*Exercise set*
A. From the Listeria study summary, list every gene it names as related to vancomycin resistance.
B. Translate this sentence from the Listeria study summary into Spanish: "The genes fosX and lin were found in nearly all samples, while abc-f and tet(M) were also notably frequent."
C. Reproduce word for word the part of the Listeria study summary between "The study focused" and "and the UK/Ireland.", inclusive.
[Document passage — start]
Investigation of Antimicrobial Resistance Genes in Listeria monocytogenes from 2010 through to 2021 Original paper

What was studied?

This study investigated antimicrobial resistance (AMR) genes in Listeria monocytogenes isolates over a period from 2010 to 2021. The research analyzed the frequency and trends of AMR genes within Listeria monocytogenes samples sourced from multiple regions using data from the National Pathogen Detection Isolate Browser (NPDIB).

Who was studied?

The study focused on Listeria monocytogenes, a pathogenic bacterium responsible for listeriosis, affecting the immunocompromised, elderly, and pregnant women. Isolates were drawn from clinical and environmental sources across different regions, including North America, Europe, Australia/New Zealand, Asia, South Africa, and the UK/Ireland.

What were the most important findings?

The study identified the most frequently occurring AMR genes in Listeria monocytogenes, including fosX, lin, abc-f, and tet(M). The genes fosX and lin were found in nearly all samples, while abc-f and tet(M) were also notably frequent. The analysis revealed no significant increase in AMR genes over the 2010-2021 period, indicating stability in the prevalence of resistance within the bacterium. Interestingly, certain resistance genes, such as those related to vancomycin (vanC, vanR, vanS, vanT, and vanXY-C), spiked in 2014 and 2016 but were not observed in recent years. The study also highlighted that Listeria monocytogenes isolates in clinical settings predominantly contained fosX, lin, and abc-f, while environmental isolates had a broader diversity of AMR genes. The research confirmed that Listeria monocytogenes strains resistant to ampicillin and gentamicin were not common, suggesting the continued effectiveness of current treatment regimens.

What are the greatest implications of this study?

This study provides critical insight into the ongoing monitoring of AMR in Listeria monocytogenes, especially in foodborne infections. Despite the widespread presence of certain AMR genes, the stability of resistance levels in recent years suggests that the threat to first-line treatment antibiotics, like ampicillin and gentamicin, remains low. However, the presence of specific resistance genes, especially in environmental sources, signals the importance of continued surveillance to track emerging resistance patterns. Additionally, the identification of frequently occurring AMR genes lays the groundwork for developing targeted strategies to prevent the spread of resistance and ensure effective treatment in clinical and food safety settings.
[Document passage — finish]
[Given data — start]
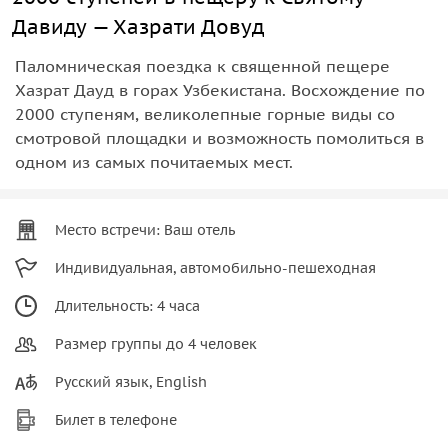
Давиду — Хазрати Довуд
Паломническая поездка к священной пещере
Хазрат Дауд в горах Узбекистана. Восхождение по
2000 ступеням, великолепные горные виды со
смотровой площадки и возможность помолиться в
одном из самых почитаемых мест.
Место встречи: Ваш отель
Индивидуальная, автомобильно-пешеходная
Длительность: 4 часа
Размер группы до 4 человек
Русский язык, English
Билет в телефоне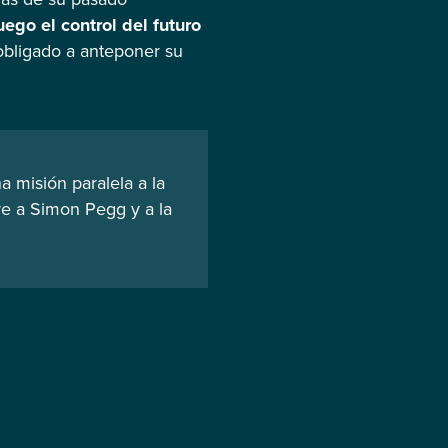
ego el control del futuro
obligado a anteponer su
a misión paralela a la
uye a Simon Pegg y a la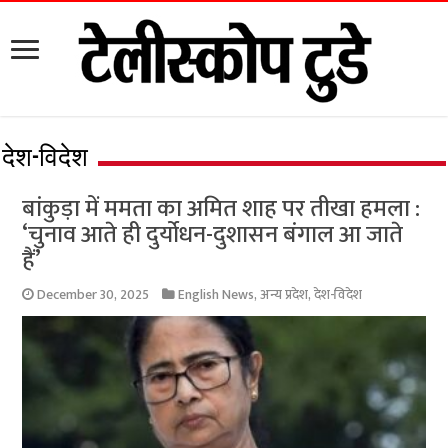
देश-विदेश
बांकुड़ा में ममता का अमित शाह पर तीखा हमला :
‘चुनाव आते ही दुर्योधन-दुशासन बंगाल आ जाते
हैं’
December 30, 2025
English News
,
अन्य प्रदेश
,
देश-विदेश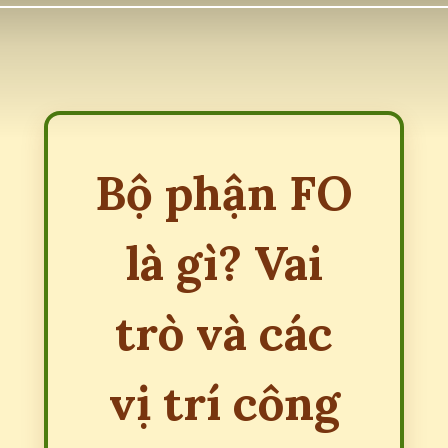
Bộ phận FO
là gì? Vai
trò và các
vị trí công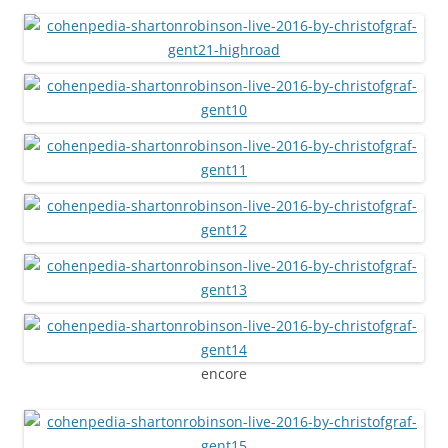
encore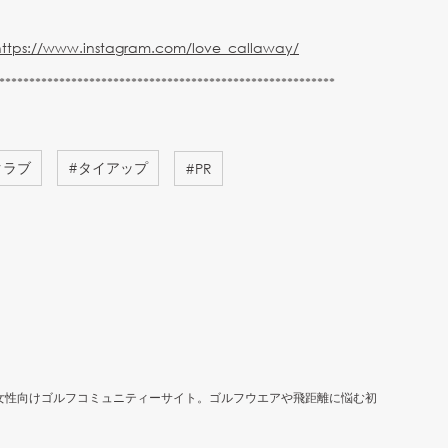
https://www.instagram.com/love_callaway/
********************************************************
クラブ
#
タイアップ
#
PR
女性向けゴルフコミュニティーサイト。ゴルフウエアや飛距離に悩む初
[Given data — finish]
*Responses*
A. vanC, vanR, vanS, vanT, vanXY-C

B. Los genes fosX y lin se encontraron en casi todas las muestras, mientras que abc-f y tet(M) también fueron notablemente frecuentes.

C.
The study focused on Listeria monocytogenes, a pathogenic bacterium responsible for listeriosis, affecting the immunocompromised, elderly, and pregnant women. Isolates were drawn from clinical and environmental sources across different regions, including North America, Europe, Australia/New Zealand, Asia, South Africa, and the UK/Ireland.